Zhejiang Zhengyuan Zhihui Technology Co.Ltd(300645) : management system for external financial assistance

Zhejiang Zhengyuan Zhihui Technology Co.Ltd(300645)

Management system for external financial assistance

Chapter I General Provisions

Article 1 in order to regulate the company’s external financial assistance, effectively control the company’s financial risks and ensure the stable operation of the company, according to the relevant provisions of the company law of the people’s Republic of China (hereinafter referred to as the company law), the civil code of the people’s Republic of China and other laws and regulations, This system is formulated in combination with the relevant provisions of China Securities Regulatory Commission and Shenzhen Stock Exchange and the provisions of the articles of association.
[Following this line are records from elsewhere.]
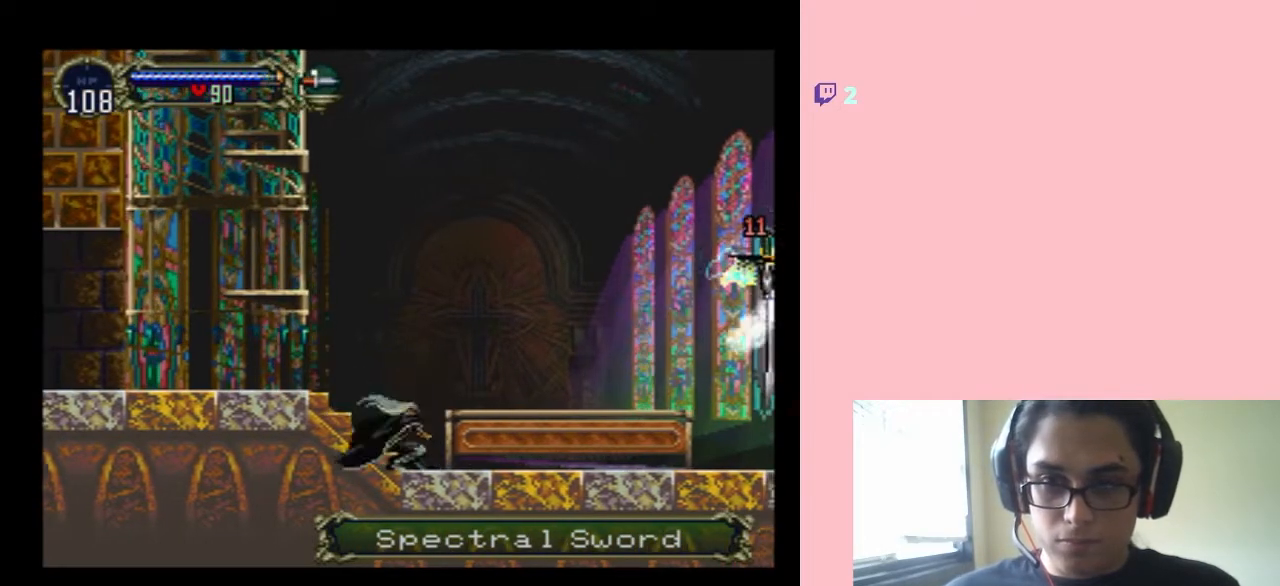
{"buttons": ["Y"], "left_stick": "center", "right_stick": "center", "events": [[33, "DPAD_DOWN", "up"]]}
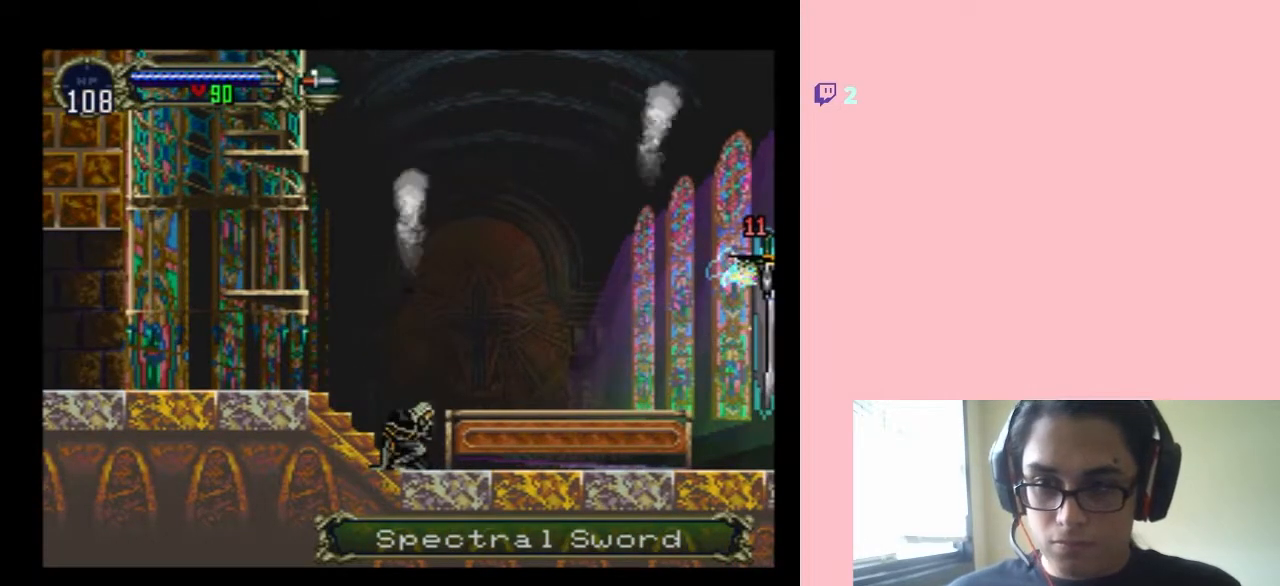
{"buttons": ["DPAD_UP"], "left_stick": "center", "right_stick": "center", "events": [[200, "Y", "up"], [233, "DPAD_LEFT", "down"], [317, "DPAD_DOWN", "down"], [350, "DPAD_LEFT", "up"], [383, "DPAD_RIGHT", "down"], [417, "DPAD_DOWN", "up"], [450, "DPAD_UP", "down"], [483, "DPAD_RIGHT", "up"]]}
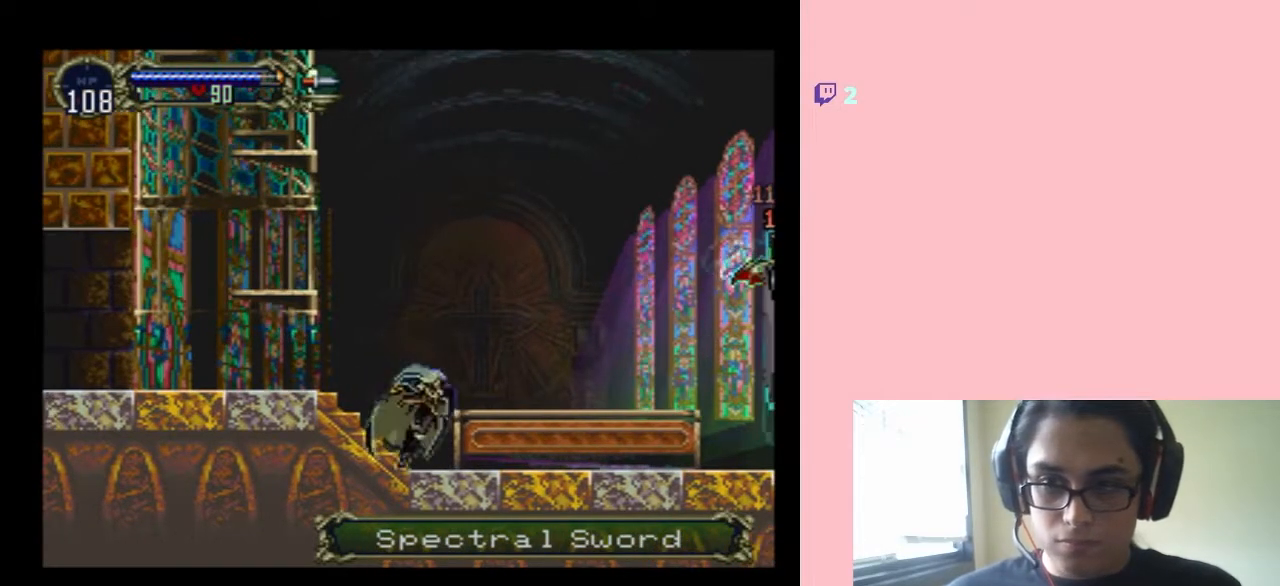
{"buttons": [], "left_stick": "center", "right_stick": "center", "events": [[33, "DPAD_DOWN", "down"], [33, "DPAD_LEFT", "down"], [33, "DPAD_UP", "up"], [67, "DPAD_LEFT", "up"], [133, "Y", "down"], [283, "DPAD_DOWN", "up"], [283, "Y", "up"]]}
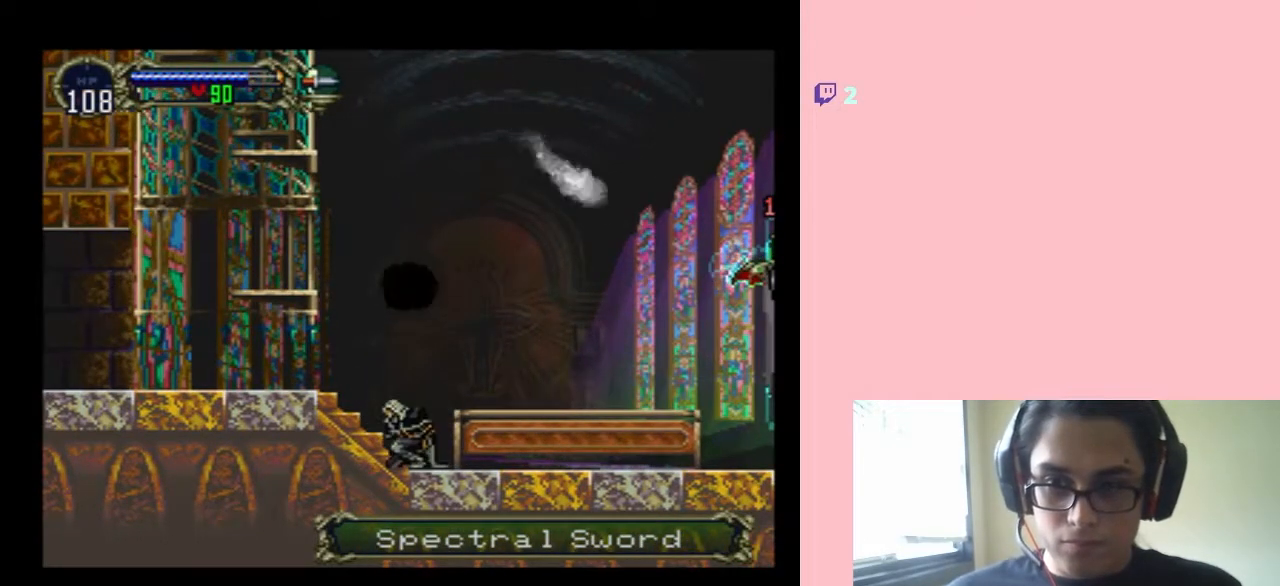
{"buttons": ["DPAD_RIGHT"], "left_stick": "center", "right_stick": "center", "events": [[133, "DPAD_RIGHT", "down"]]}
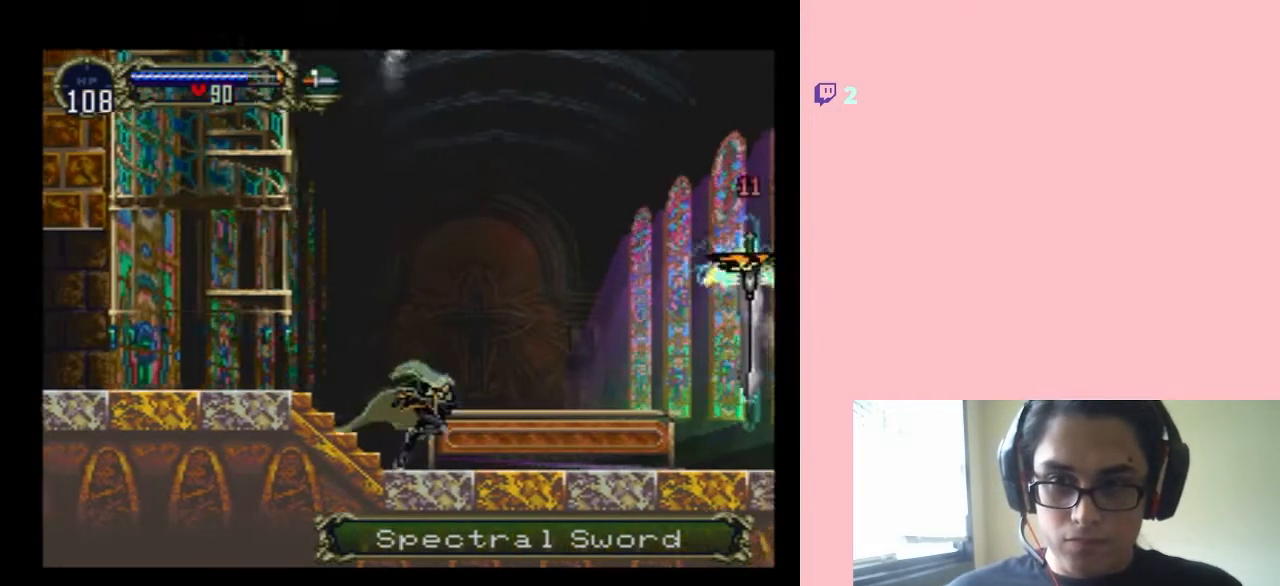
{"buttons": ["DPAD_LEFT"], "left_stick": "center", "right_stick": "center", "events": [[167, "DPAD_RIGHT", "up"], [433, "DPAD_LEFT", "down"]]}
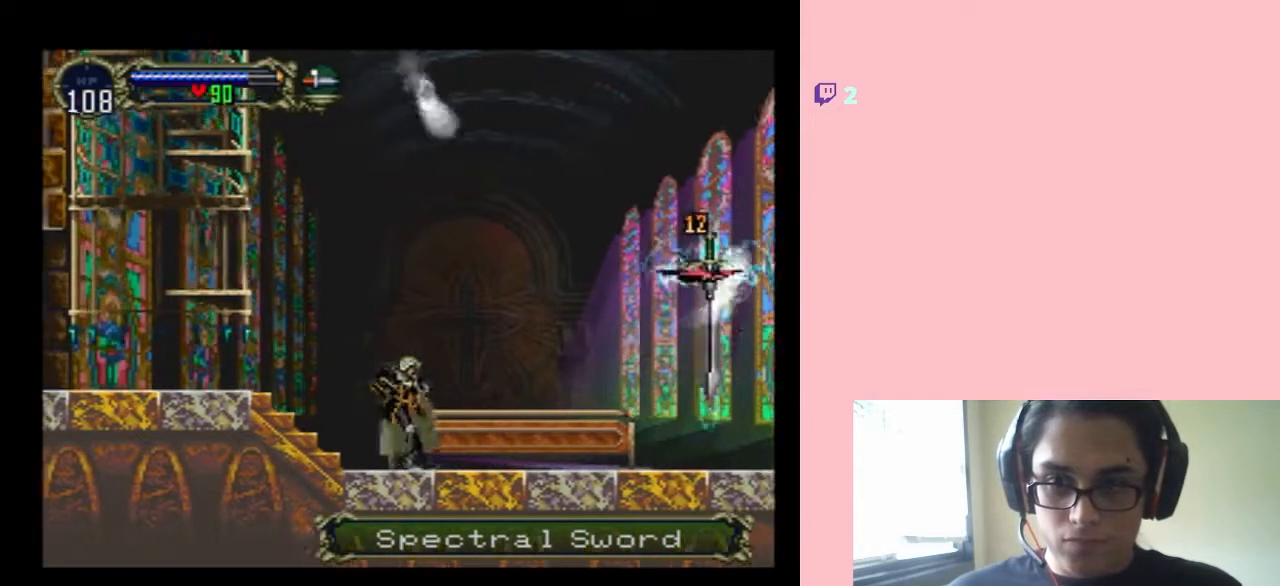
{"buttons": [], "left_stick": "center", "right_stick": "center"}
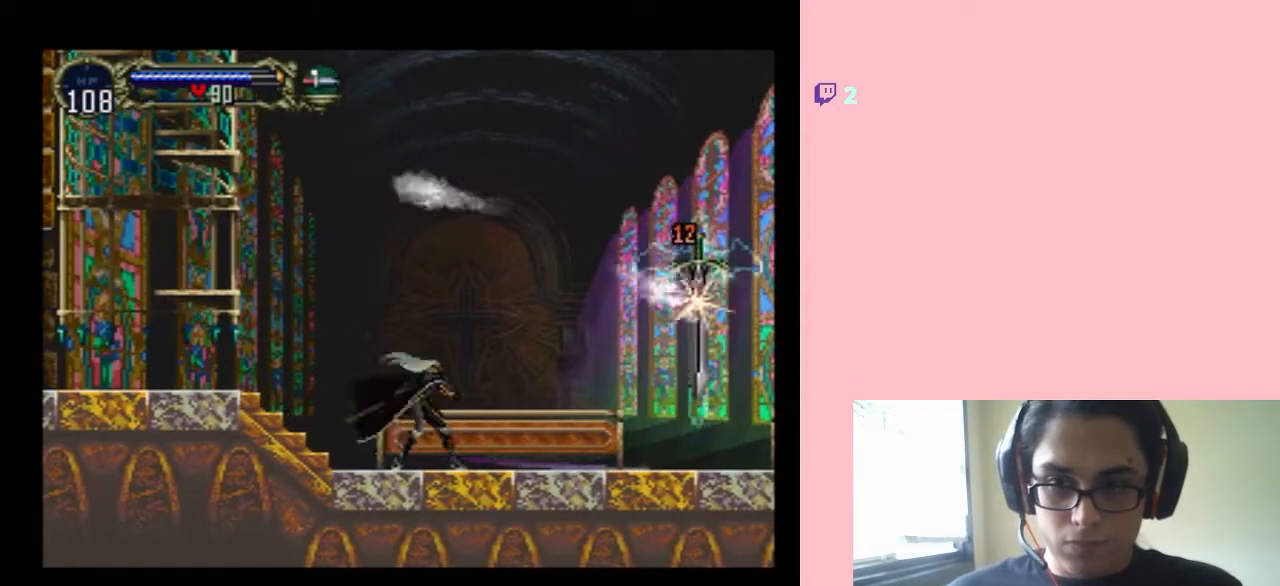
{"buttons": ["DPAD_LEFT"], "left_stick": "center", "right_stick": "center", "events": [[433, "DPAD_LEFT", "down"]]}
Article 2 the relevant provisions of this system shall apply to the acts of the company and its holding subsidiaries providing funds and entrusted loans with compensation or free of charge, except for the holding subsidiaries with a shareholding ratio of more than 50% within the scope of the company’s consolidated statements.

The financial assistance provided by the company to the holding subsidiary formed by joint investment with related parties shall be implemented with reference to the provisions of this system.

Article 3 the company shall fully protect the legitimate rights and interests of shareholders, and the external financial assistance shall follow the principles of equality, voluntariness and fairness.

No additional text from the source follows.